Sunir Khetarpal, who produced Jeethu's The Body gave the story idea of 12th Man to Jeethu, hence the film's story right has been given to Khetarpal. Jeethu and Kumar discussed the story in from July 2021. It took 18 months for Kumar to complete the screenplay, which he described as a mystery thriller. Even though, they decided on making Kooman first, Jeethu narrated the story to Mohanlal and Antony on the sets of Drishyam 2. Jeethu received the final screenplay from Kumar during the filming of Drushyam 2, who conveyed it to Mohanlal and Antony, thus the project was green-lit. 12th Man was planned to go on floors after the completion of Mohanlal's Barroz and Ram. However, following the surge of the second wave of COVID-19 in India, Kooman has placed on hold as it required multiple location shoots, which was difficult with the COVID-19 restrictions in effect, hence they decided to go ahead with 12th Man which only required two locations.

===Casting===
There are a total of 14 characters in the film. The final principal cast include Mohanlal, Unni Mukundan, Saiju Kurup, Rahul Madhav, Anu Sithara, Leona Lishoy, Anu Mohan, Anusree, Chandunadh, Aditi Ravi, Sshivada, and Priyanka Nair. Mukundan read the screenplay while he was filming for Bro Daddy. Shine Tom Chacko, Veena Nandakumar, and Santhi Priya were part of the initial cast but opted out. Jeethu said that the challenge was to synchronise everyone's dates as everyone were already committed to other projects which were at various stages of production. Sshivada recalled in an interview that she was invited to the film by Jeethu asking that if she was interested in doing a "small OTT film" produced by Aashirvad Cinemas and starring Mohanlal.

===Filming===
Principal photography began on 17 August 2021 coinciding with the Kerala New Year on the first day of the Malayalam month Chingam. It commenced with a customary pooja ceremony in Ernakulam. Shooting then took place at GreenBerg Holiday Resorts in Kulamavu, Idukki district. Mohanlal joined the set on 15 September. The entire resort was booked for the shoot. Idukki was the primary location of the film. Filming was completed on 3 October after 48 days of shooting. Satheesh Kurup was the film's cinematographer. Shooting of the film was delayed by five days due to rain and mist. It was the first instance in Jeethu's career that filming went beyond the scheduled dates.

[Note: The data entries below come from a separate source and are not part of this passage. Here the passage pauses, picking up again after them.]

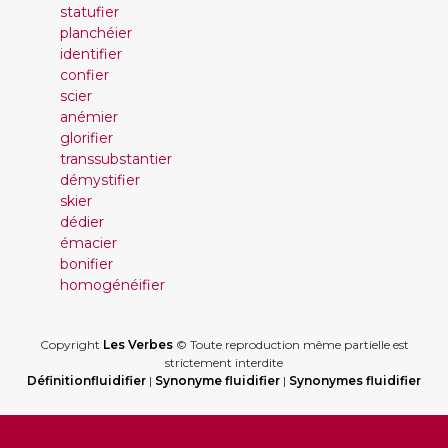
statufier
planchéier
identifier
confier
scier
anémier
glorifier
transsubstantier
démystifier
skier
dédier
émacier
bonifier
homogénéifier
Copyright
Les Verbes
© Toute reproduction même partielle est
strictement interdite
Définitionfluidifier
|
Synonyme fluidifier
|
Synonymes fluidifier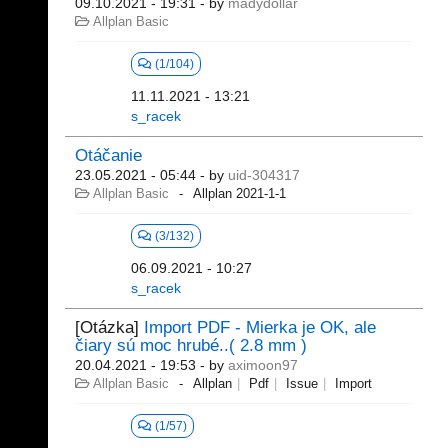
09.10.2021 - 19:31
- by
madydollar
Allplan Basic
(1/104)
11.11.2021 - 13:21
s_racek
Otáčanie
23.05.2021 - 05:44
- by
uid-304317
Allplan Basic
Allplan 2021-1-1
(3/132)
06.09.2021 - 10:27
s_racek
[Otázka]
Import PDF - Mierka je OK, ale
čiary sú moc hrubé..( 2.8 mm )
20.04.2021 - 19:53
- by
aximoon97
Allplan Basic
Allplan
Pdf
Issue
Import
(1/57)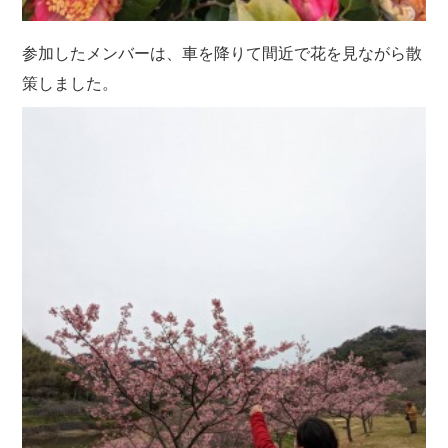
参加したメンバーは、車を降りて間近で花を見ながら散
策しました。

Jeethu said "12th Man requires quite a bit of post-production work". In November 2021, Jeethu said that the post-production was going on which he expects to complete by January or February next year. Post-production was completed by late March 2022.

== Music ==
The original background score was composed, arranged, and produced by Anil Johnson. The title song "Find" in English was sung by Souparnika Rajagopal. The Times of India wrote that "the song indeed has some mysterious vibes which are very reminiscent of James Bond Theme songs".

==Themes & Influences==
The core idea of the story is loosely inspired by the 2016 Italian film Perfect Strangers and the screenplay keeps a mystery that is mainly influenced by Agatha Christie's crime novels.

==Release==
===Streaming===
12th Man was released on the eve of Mohanlal's birthday in 2022 on the streaming platform Disney+ Hotstar.

===Marketing===
Prior to release, Jeethu promoted the film on the Mohanlal hosted TV show Bigg Boss (season 4). Disney+ Hotstar also conducted a game to find out the killer based on clues.

==Reception==
The film received positive reviews from critics and audiences.

The Times of India gave the film 4 out of 5 stars and wrote "An Entertaining, Delicious Whodunnit. 12th Man is definitely worth a watch and is sure to appeal to more than the Malayali audience."